Review: CBS’ ‘Hawaii Five-0’

“What kinda cops are you?” a suspect asks Steve McGarrett.

“The new kind,” McGarrett tells them.

Well, not exactly. McGarrett and his partners are very much the old kind of cop, seeing as they’re part of a remake of the iconic ’70s drama “Hawaii Five-0” (the new version debuts Monday at 10 on CBS). And the new “Five-0” pilot is shot in a very familiar action movie style. At one point, McGarrett and his partner get into a shootout with bad guys who have automatic weapons, and of course the two cops do just fine with their police-issued pistols.

No, nothing new to see here, but I’ll forgive McGarrett’s attempt to argue otherwise for two reasons. First, the new “Five-0” kept the single best, most distinct piece of the old show – its brassy surf rock theme song – intact. (The new version is shorter, as all theme songs are, but was re-recorded by most of the original session musicians.)

Second, it’s fun.

Not thought-provoking, not innovative, not super-quotable the next day (unless you want to trot out the old “Book ’em, Danno” catchphrase, which the new show wisely does at one point).
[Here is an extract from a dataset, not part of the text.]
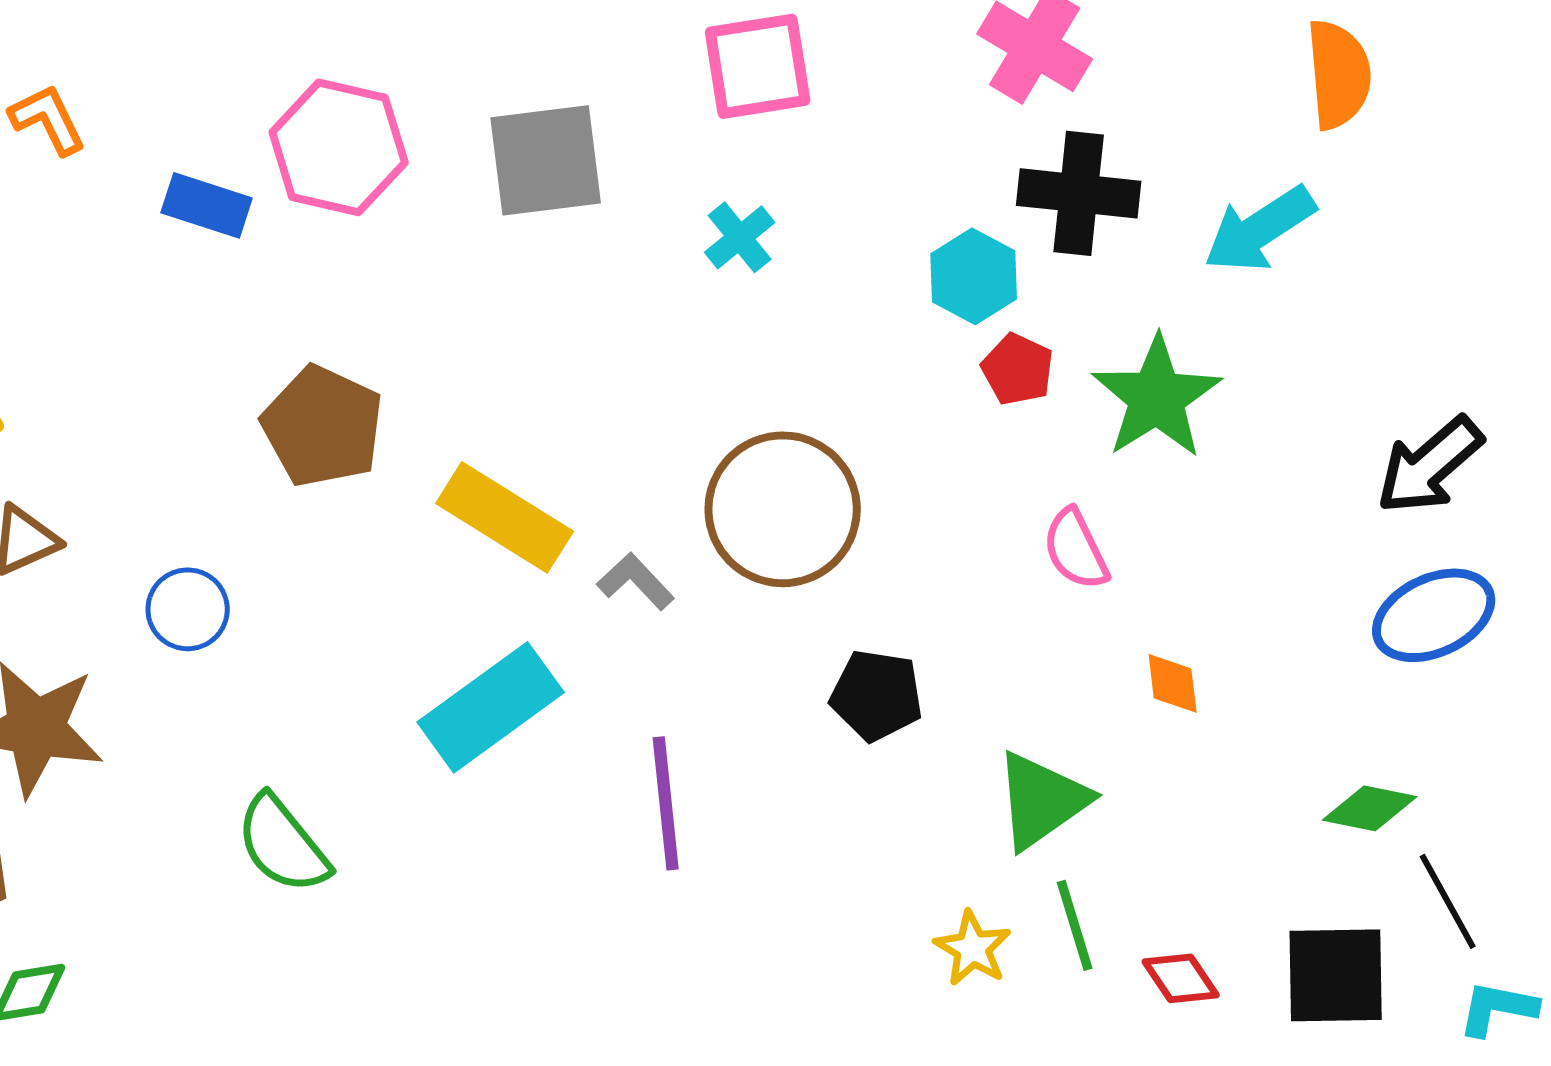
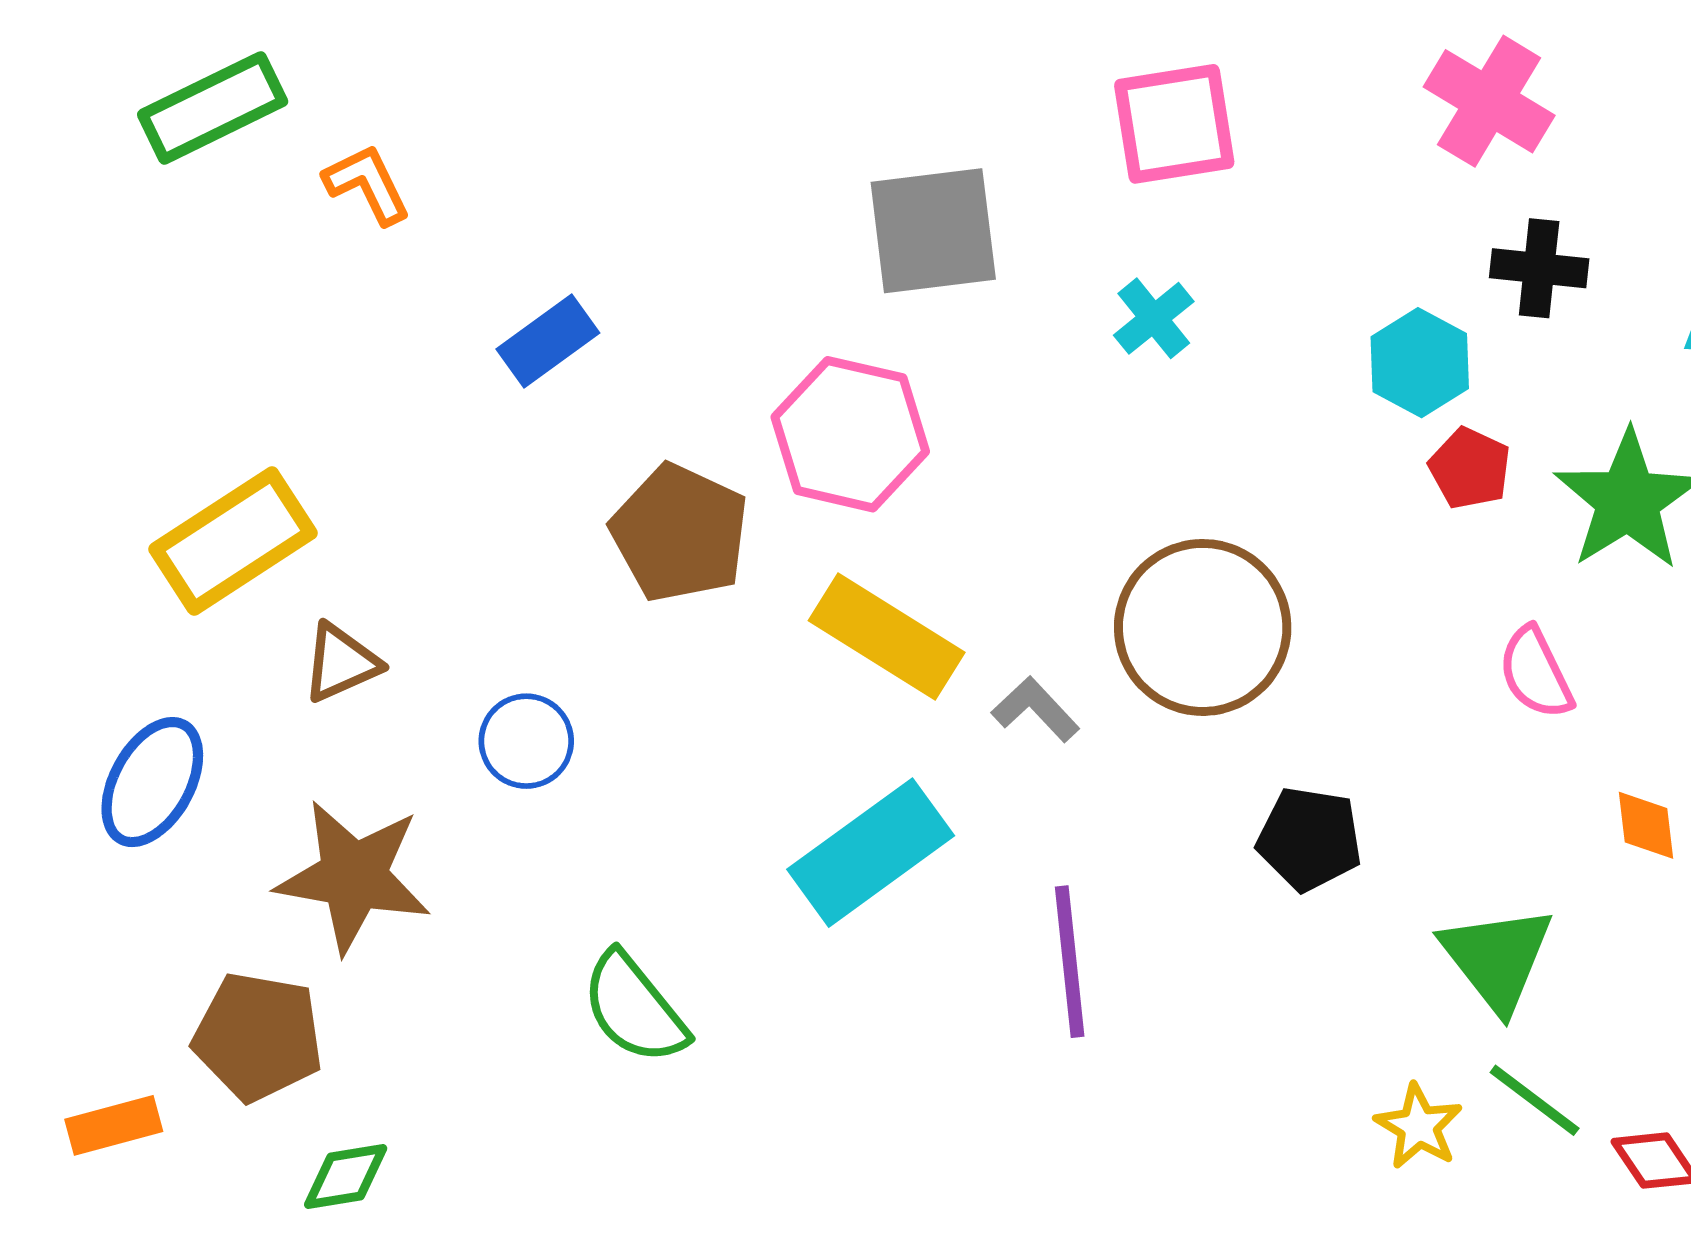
pink hexagon: (339, 147) -> (850, 434), moved
black cross: (1079, 193) -> (1539, 268), size x0.7
blue rectangle: (207, 205) -> (548, 341), moved, turned -54
green triangle: (1042, 800) -> (1497, 958), turned -33
green line: (1075, 925) -> (1535, 1100), turned -36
But entertaining, in the kind of mindless but effective style of your better action flicks.

Some of that style comes from director Len Wiseman (“Live Free Or Die Hard”) and a large pilot budget, so perhaps the show will feel dull and unengaging by week five. But the larger infrastructure – including actors Scott Caan, Daniel Dae Kim and Grace Park, the beautiful Hawaii locations, and writers Peter Lenkov, Alex Kurtzman and Roberto Orci’s straightforward, unpretentious approach – suggests this won’t be a one-pilot wonder.

Alex O’Loughlin, who’s been a pet project of the CBS casting people for several seasons now (see also “Moonlight” and “Three Rivers”) plays McGarrett, a Naval investigator who returns to his native Hawaii to catch his father’s killer. The governor (guest star Jean Smart) offers him carte blanche – “No rules, my backing and no red tape” – to form his own unit to take down not only that bad guy, but all the other creeps who have been mucking up her island paradise.

O’Loughlin’s handsome (and the pilot wisely has him take his shirt off in one scene), but I’ve never seen in him what CBS does. Fortunately, the show uses his stiffness to its advantage, unleashing Caan as wisecracking, excitable New Jersey transplant Dan “Danno” Williams to turn the new series into more of a buddy cop show than the original was. As the show’s all-knowing, all-powerful hero, O’Loughlin’s McGarrett would be a snooze. As straight man to Caan (doing a variation on his “Ocean’s Eleven” character), though, he works quite nicely.

As Chin Ho, a disgraced ex-cop McGarrett lures back to the force, and Chin Ho’s surfing cousin Kono, Kim and Park don’t get as much to do in the pilot as the leads. (Though Park does surf in a bikini and then strip down to her underwear on an undercover op; the show is an equal-opportunity flesh-peddler.) But the duo bring a very relaxed, engaging vibe to the show. And, frankly, it’s nice to see “Lost” vet Kim still working in Hawaii.

TV remakes are always an unpredictable business. A decade ago, CBS threw most of its marketing muscle behind an expensive update of “The Fugitive,” only to see some show about police scientists called “CSI” become a much bigger hit. And NBC’s hyped “Bionic Woman” remake a few years back was a big flop. But “Battlestar Galactica” – another ’70s remake where Grace Park took a role originally played by a man – was a success (albeit on a much smaller cable network), so it can be done.

It ain’t deep, but the new “Five-0” has the setting, it has the style and it has the cast to work.